Oposição garante 262 assinaturas, mas aprovação na Câmara ainda depende de maioria absoluta

Pedido de urgência para projeto de anistia avança, mas depende de votação no plenário

Crédito: Marcelo Camargo/Agência Brasil

Apesar de contar com 262 assinaturas, a proposta para acelerar a tramitação do projeto de anistia aos condenados pelos atos de 8 de janeiro ainda enfrenta obstáculos para ser aprovada. A adesão expressiva de parlamentares não garante a votação imediata do texto, que ainda precisa passar pelo crivo do plenário da Câmara dos Deputados.

Segundo o Regimento Interno da Casa, o requerimento de urgência só será aceito se for aprovado pela maioria absoluta dos deputados, o que representa 257 votos favoráveis.
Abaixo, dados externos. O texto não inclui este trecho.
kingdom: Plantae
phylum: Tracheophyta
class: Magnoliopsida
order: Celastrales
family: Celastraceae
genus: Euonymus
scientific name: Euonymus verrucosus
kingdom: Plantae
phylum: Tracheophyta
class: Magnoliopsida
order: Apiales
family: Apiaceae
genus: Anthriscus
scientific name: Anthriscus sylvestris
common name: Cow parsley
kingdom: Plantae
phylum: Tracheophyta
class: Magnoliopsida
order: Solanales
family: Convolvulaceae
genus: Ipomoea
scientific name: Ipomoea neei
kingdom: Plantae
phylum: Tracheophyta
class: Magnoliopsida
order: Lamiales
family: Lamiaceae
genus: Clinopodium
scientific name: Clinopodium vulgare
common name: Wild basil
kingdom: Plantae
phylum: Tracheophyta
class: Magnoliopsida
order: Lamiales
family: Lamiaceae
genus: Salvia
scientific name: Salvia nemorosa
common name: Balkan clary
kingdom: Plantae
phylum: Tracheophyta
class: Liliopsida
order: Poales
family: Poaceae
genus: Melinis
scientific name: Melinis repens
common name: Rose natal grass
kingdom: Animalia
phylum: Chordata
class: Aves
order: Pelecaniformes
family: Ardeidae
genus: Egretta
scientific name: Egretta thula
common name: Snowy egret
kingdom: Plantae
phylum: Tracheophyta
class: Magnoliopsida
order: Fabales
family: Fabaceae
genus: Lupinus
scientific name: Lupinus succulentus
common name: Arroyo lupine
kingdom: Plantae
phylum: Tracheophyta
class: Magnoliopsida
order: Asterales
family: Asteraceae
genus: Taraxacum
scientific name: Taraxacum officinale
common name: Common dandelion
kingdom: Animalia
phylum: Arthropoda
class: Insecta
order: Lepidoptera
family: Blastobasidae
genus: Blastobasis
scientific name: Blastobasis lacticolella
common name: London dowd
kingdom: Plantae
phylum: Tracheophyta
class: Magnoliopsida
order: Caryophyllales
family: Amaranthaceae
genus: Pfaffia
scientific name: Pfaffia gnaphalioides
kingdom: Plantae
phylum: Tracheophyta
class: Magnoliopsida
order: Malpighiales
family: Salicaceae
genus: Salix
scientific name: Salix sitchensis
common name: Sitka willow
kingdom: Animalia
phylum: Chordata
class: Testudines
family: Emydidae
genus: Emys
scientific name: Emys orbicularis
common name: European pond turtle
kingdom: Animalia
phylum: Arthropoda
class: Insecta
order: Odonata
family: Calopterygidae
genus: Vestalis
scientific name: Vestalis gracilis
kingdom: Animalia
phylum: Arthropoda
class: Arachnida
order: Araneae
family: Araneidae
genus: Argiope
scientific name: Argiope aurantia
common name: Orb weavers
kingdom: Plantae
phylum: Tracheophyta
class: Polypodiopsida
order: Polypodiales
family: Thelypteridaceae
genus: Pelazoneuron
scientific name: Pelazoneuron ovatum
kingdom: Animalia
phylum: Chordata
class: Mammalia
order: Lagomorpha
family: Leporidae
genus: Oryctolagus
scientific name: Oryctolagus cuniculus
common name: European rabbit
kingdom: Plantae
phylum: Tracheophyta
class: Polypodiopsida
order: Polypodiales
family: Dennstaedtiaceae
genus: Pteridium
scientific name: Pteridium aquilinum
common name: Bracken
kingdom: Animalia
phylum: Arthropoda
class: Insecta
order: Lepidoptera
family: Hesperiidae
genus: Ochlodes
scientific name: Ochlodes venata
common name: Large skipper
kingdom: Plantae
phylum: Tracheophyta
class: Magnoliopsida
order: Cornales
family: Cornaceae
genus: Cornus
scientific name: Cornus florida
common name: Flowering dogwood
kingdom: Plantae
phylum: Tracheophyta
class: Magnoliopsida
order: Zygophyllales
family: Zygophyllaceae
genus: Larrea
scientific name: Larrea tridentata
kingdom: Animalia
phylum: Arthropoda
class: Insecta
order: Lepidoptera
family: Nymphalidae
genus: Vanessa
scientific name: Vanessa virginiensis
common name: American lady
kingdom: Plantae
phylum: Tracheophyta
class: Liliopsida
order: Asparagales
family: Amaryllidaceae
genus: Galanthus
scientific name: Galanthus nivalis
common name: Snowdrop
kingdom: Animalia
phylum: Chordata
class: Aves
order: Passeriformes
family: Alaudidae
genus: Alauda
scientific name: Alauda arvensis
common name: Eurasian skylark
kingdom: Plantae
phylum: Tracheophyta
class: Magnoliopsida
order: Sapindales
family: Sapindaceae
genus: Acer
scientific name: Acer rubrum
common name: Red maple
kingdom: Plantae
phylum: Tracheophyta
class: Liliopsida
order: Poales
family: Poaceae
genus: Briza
As assinaturas coletadas apenas asseguram que o tema será pautado com prioridade, impedindo o arquivamento ou adiamento da solicitação por vias regimentais.

Panorama político revela divisão entre os parlamentares

Levantamento divulgado pelo Estadão, batizado de Placar da Anistia, mostra que o cenário político está longe de um consenso. Até o momento, 207 deputados manifestaram apoio à proposta, enquanto 127 se disseram contrários. Outros 101 preferiram não se posicionar, e 78 não responderam ao levantamento.

Parte dos parlamentares que assinaram o requerimento afirma que o apoio se restringe à discussão do tema, sem necessariamente concordar com o perdão aos envolvidos na depredação das sedes dos Três Poderes. Caso a urgência seja aprovada, o projeto será incluído na pauta prioritária da Câmara, podendo ser votado antes de outras matérias em análise.

Para avançar nessa nova fase, será necessário que a maioria simples dos deputados presentes em plenário vote a favor da proposta. Considerando, por exemplo, uma sessão com 450 parlamentares, seriam necessários pelo menos 226 votos positivos. Após essa etapa, a proposta ainda precisará passar pelo Senado e obter a sanção do presidente Luiz Inácio Lula da Silva (PT), embora o Congresso possa derrubar um eventual veto presidencial.

Articulação política e impacto do projeto

O requerimento de urgência foi protocolado nesta segunda-feira (14), resultado de uma articulação liderada pelo deputado Sóstenes Cavalcante (PL-RJ), com apoio de lideranças do Centrão e do ex-presidente Jair Bolsonaro (PL), que tem defendido publicamente a anistia aos manifestantes.

O texto do projeto não apenas contempla os condenados pelos atos de 8 de janeiro, como também pode beneficiar o próprio ex-presidente Bolsonaro, ao incluir pessoas envolvidas em manifestações correlatas realizadas naquele período. Em 2023, a proposta chegou a ser retirada da Comissão de Constituição e Justiça (CCJ) por decisão da presidência da Câmara, então ocupada por Arthur Lira (PP-AL), o que atrasou sua tramitação.

Caso o andamento não tivesse sido interrompido, o texto já poderia ter sido analisado pela comissão no ano passado. Agora, com a possibilidade de votação em regime de urgência, o debate volta ao centro das atenções e promete gerar novos embates no Congresso Nacional.